Besides avoiding the dark business of conventional farming, gardening holds other benefits too. It’s relaxing, allows you to get in touch with nature (she did, after all, create us), provides a platform for exercise, promotes engagement with others and your community, and puts you in the position to think critically – what plants will work best side-by-side, how much do you need to water, and when is the right time of year to plant? Plus, it allows you to save a couple extra bucks every month in grocery costs.
The Indoors Green thumb
Sound good? Great. Now how do we go about this indoors?
First, decide what scale of operation you want to work with. “How large is my apartment?” is a question you should be asking yourself. This will have direct bearing on how much you can plant, clearly. Now would also be the good time to ask yourself whether you want to plant organic vegetables, flowers, spices, or some other variety of plant (maybe a dwarf fruit tree?). This is also the time to identify your lighting situation, as it will have make-or-break influence on the vitality of your plants. Herbs and vegetables, for example, will require direct, bright sunlight, while plants like peace lily and fern can manage in low-light situations.
Next, think of this ideal plant, do some research, and figure out how much space that vegetable or plant will take. A dwarf fruit tree, for example, might grow as tall as 10’ – but with proper pruning, you can keep it pretty manageable. This might be better choice for a patio, if you have one. If your apartment is ultra-tiny – one of those one-room apartments – a spice garden might be a better idea.
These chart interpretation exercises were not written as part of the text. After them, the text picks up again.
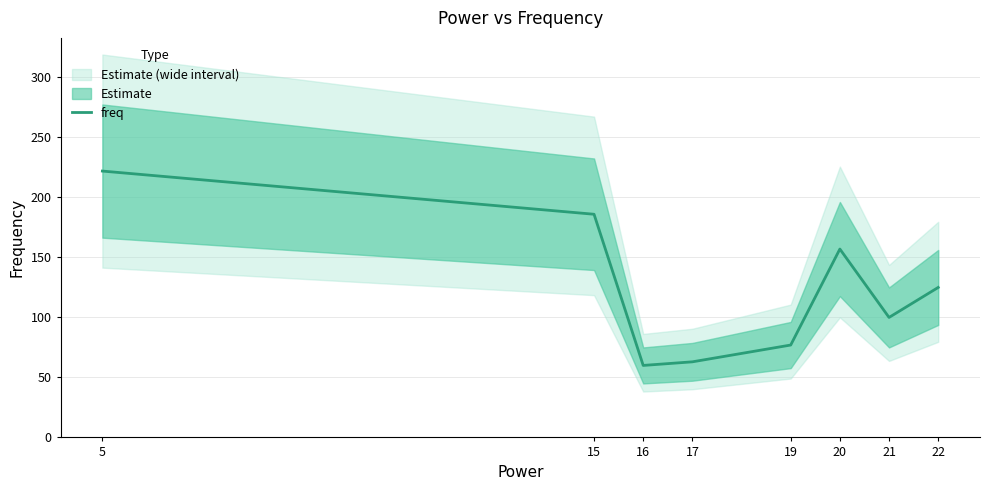

True or false: the data shows 63 at 17.

True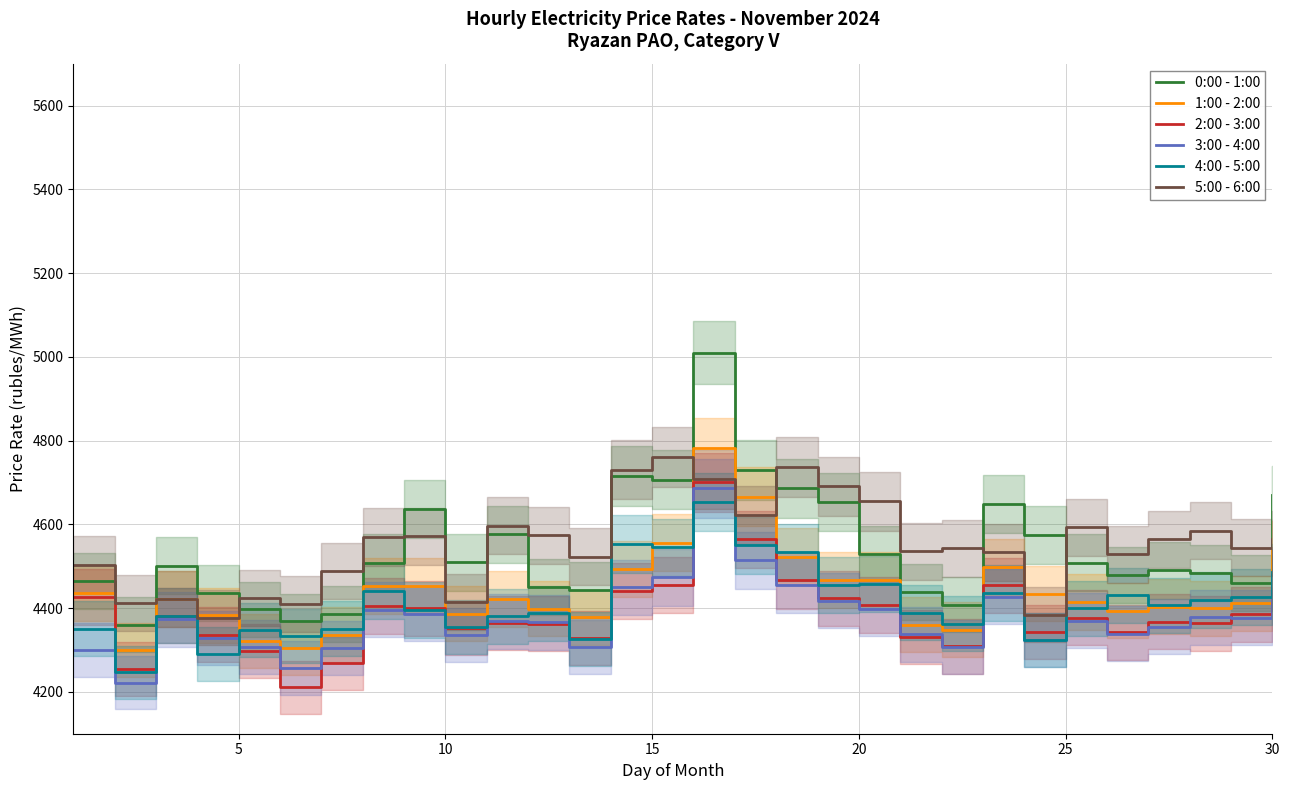

True or false: 4:00 - 5:00 and 0:00 - 1:00 cross at least once.

False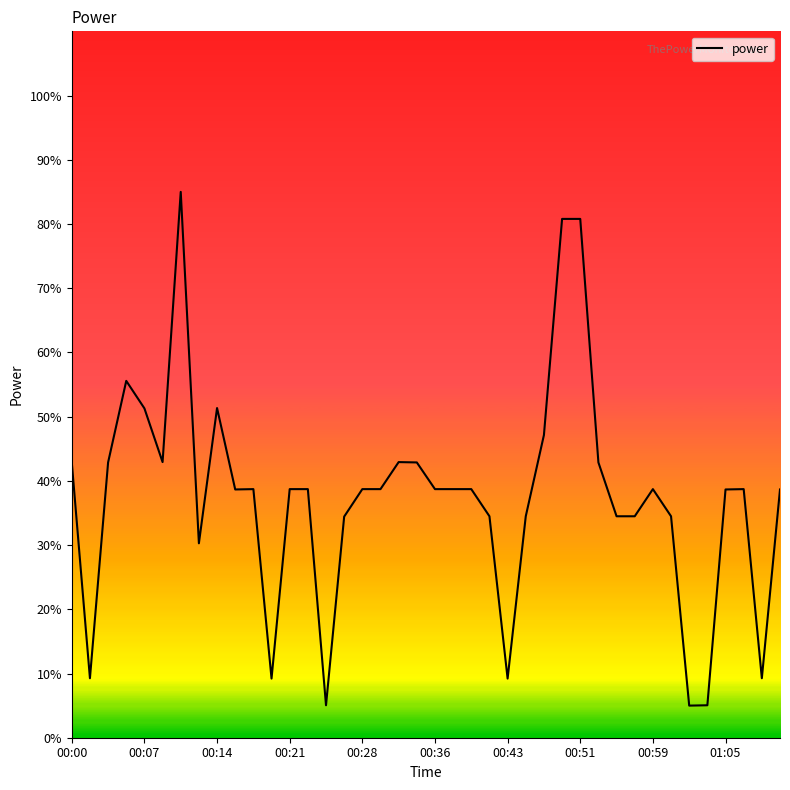

What is the difference between the maximum and minimum values?

80.0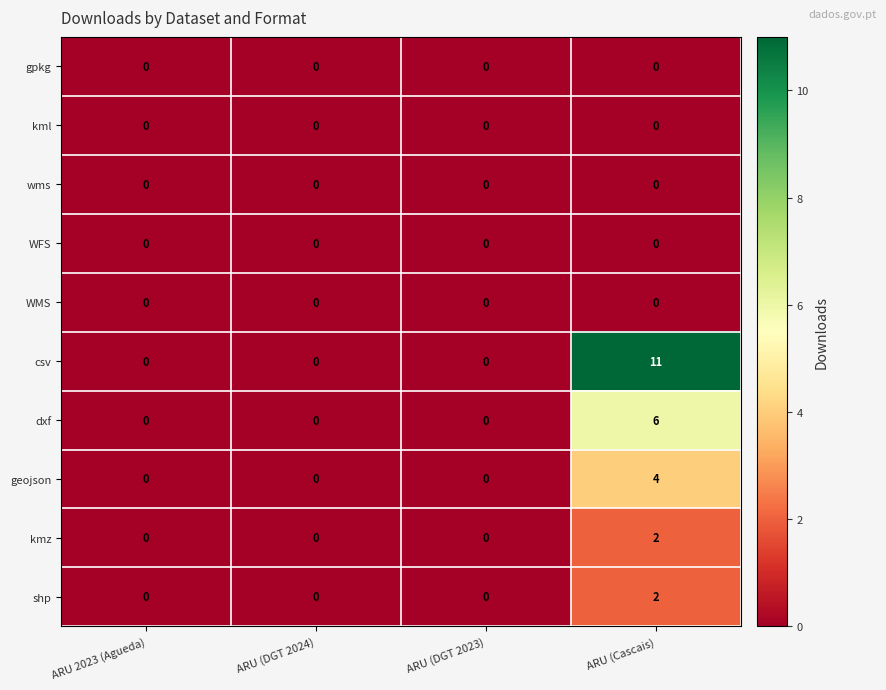

Count the number of data series in this chart.

10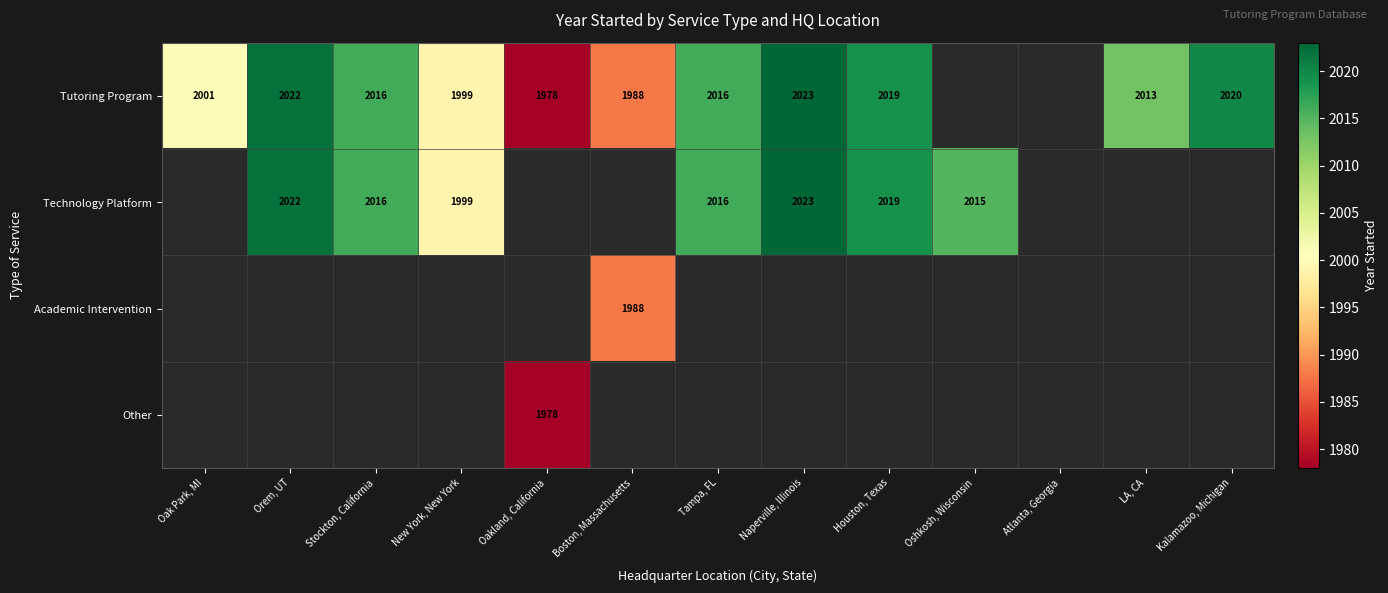

At how many categories does at least one series exceed 1993?

10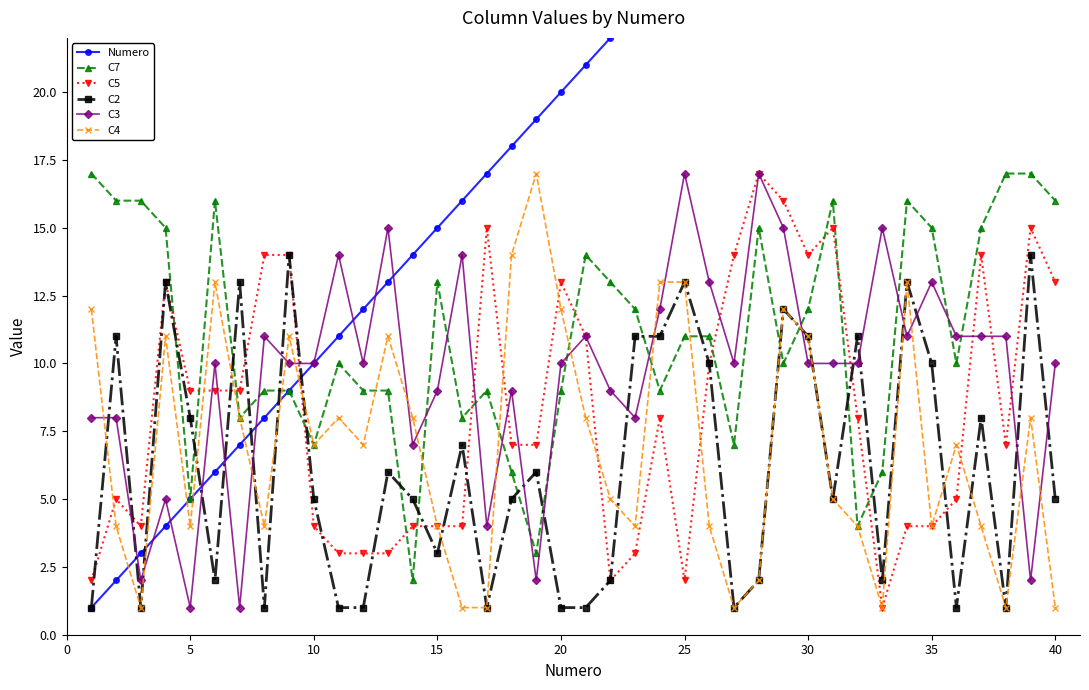

Count the number of categories in the chart.

40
After you’ve planned out what size of garden you’ll tend to, what will be in the garden, and where it will be, now’s the time to commit to your plan and go forward with getting your supplies. Many people enjoy container gardening (solid pots), which are great for tiny plots of, say, strawberries or tomatoes. Other people like to step it up a notch and purchase indoor garden system with lights and hydroponics. While I’ve never been much of a fan, this is a great idea for someone who wants to really undergo a serious indoor operation.
Tips for Success
If you’ll be doing a nice operation of gardening, you might want to consider indoor composting as well. There are some great system for this, like Bokashi, that are no-smell and easy to manage. This will supply you with awesome fertilizer for your plants, helping promote sustained growth and great yields.
In addition to that, be sure you cover all your bases concerning flooring, airflow, and humidity. The last thing you want to do is make a huge mess of water (potentially making your landlord upset). Likewise, you want to be sure to get your plant the right balance of airflow (most plants like it breezy) and humidity (water moisture is also always good). Personally, setting up a plant with a water dish underneath the pot, by the window, seems t work out well at my home.